== AUFGABENSTELLUNG 1 ==
Für welche Rolle erhielt Cate Blanchett laut der Filmkritik den Oscar für die beste weibliche Nebenrolle?

== QUELLE ==
● ● ● ●
Die neuen Filme im Kino: „TÁR“ mit Cate Blanchett
Von Holger Jacobs
23.03.2023
Wertung: 🙂 🙂 🙂 (drei von vier)
Eine One-Woman-Show für Cate Blanchett
Wir alle bewundern die australische Schauspielerin CATE BLANCHETT für ihre besondere Ausstrahlung und ihr ausdrucksstarkes Spiel.
Ob als Königin ELISABETH I. von England in dem Film „Elizabeth“ von 1998 (erste Oscar-Nominierung), als Elbenherrscherin Galadrie in „Herr der Ringe“ 2001, als KATHERINE HEPBURN in „Aviator“ 2004 (Oscar für die beste weibliche Nebenrolle), als böse russische Agentin in „Indiana Jones – Der Kristallschädel“ von 2008 und im selben Jahr in dem wunderbaren Film „Der seltsame Fall des Benjamin Button“. Dann 2014 der Oscar für die beste weibliche Hauptrolle in WOODY ALLENS „Blue Jasmine“.
Dabei kam sie auch immer wieder gerne nach Deutschland. 2010 erlebte ich sie als unerkannte Zuschauerin bei einer Theateraufführung der „Dreigroschenoper“ in einer Inszenierung von Robert Wilson im Berliner Ensemble (siehe Foto).
● ● ● ●
== BEREITGESTELLTES MATERIAL ==
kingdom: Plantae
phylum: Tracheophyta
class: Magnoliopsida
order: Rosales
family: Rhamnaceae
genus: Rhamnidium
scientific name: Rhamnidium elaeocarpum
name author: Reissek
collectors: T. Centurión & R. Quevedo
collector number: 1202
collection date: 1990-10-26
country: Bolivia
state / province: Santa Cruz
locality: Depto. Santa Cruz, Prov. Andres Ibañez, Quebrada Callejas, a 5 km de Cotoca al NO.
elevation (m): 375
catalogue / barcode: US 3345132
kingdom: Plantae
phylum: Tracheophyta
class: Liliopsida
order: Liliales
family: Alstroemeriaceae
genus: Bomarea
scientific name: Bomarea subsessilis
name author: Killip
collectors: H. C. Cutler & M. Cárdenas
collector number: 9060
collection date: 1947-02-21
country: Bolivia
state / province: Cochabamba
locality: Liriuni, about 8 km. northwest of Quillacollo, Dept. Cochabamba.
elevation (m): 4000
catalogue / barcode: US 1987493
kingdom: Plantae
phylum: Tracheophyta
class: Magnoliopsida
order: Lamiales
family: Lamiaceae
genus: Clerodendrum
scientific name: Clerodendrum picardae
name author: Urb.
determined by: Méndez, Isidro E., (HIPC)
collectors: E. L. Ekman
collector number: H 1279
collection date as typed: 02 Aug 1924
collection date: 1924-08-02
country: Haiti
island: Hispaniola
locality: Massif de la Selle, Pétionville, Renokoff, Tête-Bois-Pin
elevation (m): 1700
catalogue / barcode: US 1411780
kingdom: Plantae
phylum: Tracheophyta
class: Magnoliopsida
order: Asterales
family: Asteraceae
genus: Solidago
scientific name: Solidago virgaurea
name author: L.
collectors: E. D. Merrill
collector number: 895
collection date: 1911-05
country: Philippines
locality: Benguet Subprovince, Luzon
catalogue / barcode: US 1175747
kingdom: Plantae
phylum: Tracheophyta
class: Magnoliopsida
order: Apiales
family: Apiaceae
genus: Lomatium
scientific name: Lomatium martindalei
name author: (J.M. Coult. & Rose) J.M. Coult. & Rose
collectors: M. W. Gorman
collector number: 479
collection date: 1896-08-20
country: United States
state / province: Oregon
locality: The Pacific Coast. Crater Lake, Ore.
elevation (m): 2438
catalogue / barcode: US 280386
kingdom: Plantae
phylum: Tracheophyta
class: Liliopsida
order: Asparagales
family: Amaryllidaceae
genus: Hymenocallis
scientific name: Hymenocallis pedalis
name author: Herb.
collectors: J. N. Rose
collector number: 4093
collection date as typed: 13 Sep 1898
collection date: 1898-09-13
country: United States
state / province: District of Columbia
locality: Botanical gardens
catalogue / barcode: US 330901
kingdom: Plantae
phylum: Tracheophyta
● ● ● ●
== AUFGABENSTELLUNG 2 ==
Wandle in den Datensätzen den Abschnitt von der Zeile mit „collectors: E. D. Merrill“ bis zum Ende der Datensätze in eine JSON-Liste von Zeichenketten um. Jede Zeile wird zu einem Eintrag, Leerzeilen entfallen.

== ENDERGEBNIS 1 ==
Für die Rolle der Katherine Hepburn in „Aviator“ von 2004.

== ENDERGEBNIS 2 ==
[
  "collectors: E. D. Merrill",
  "collector number: 895",
  "collection date: 1911-05",
  "country: Philippines",
  "locality: Benguet Subprovince, Luzon",
  "catalogue / barcode: US 1175747",
  "kingdom: Plantae",
  "phylum: Tracheophyta",
  "class: Magnoliopsida",
  "order: Apiales",
  "family: Apiaceae",
  "genus: Lomatium",
  "scientific name: Lomatium martindalei",
  "name author: (J.M. Coult. & Rose) J.M. Coult. & Rose",
  "collectors: M. W. Gorman",
  "collector number: 479",
  "collection date: 1896-08-20",
  "country: United States",
  "state / province: Oregon",
  "locality: The Pacific Coast. Crater Lake, Ore.",
  "elevation (m): 2438",
  "catalogue / barcode: US 280386",
  "kingdom: Plantae",
  "phylum: Tracheophyta",
  "class: Liliopsida",
  "order: Asparagales",
  "family: Amaryllidaceae",
  "genus: Hymenocallis",
  "scientific name: Hymenocallis pedalis",
  "name author: Herb.",
  "collectors: J. N. Rose",
  "collector number: 4093",
  "collection date as typed: 13 Sep 1898",
  "collection date: 1898-09-13",
  "country: United States",
  "state / province: District of Columbia",
  "locality: Botanical gardens",
  "catalogue / barcode: US 330901",
  "kingdom: Plantae",
  "phylum: Tracheophyta"
]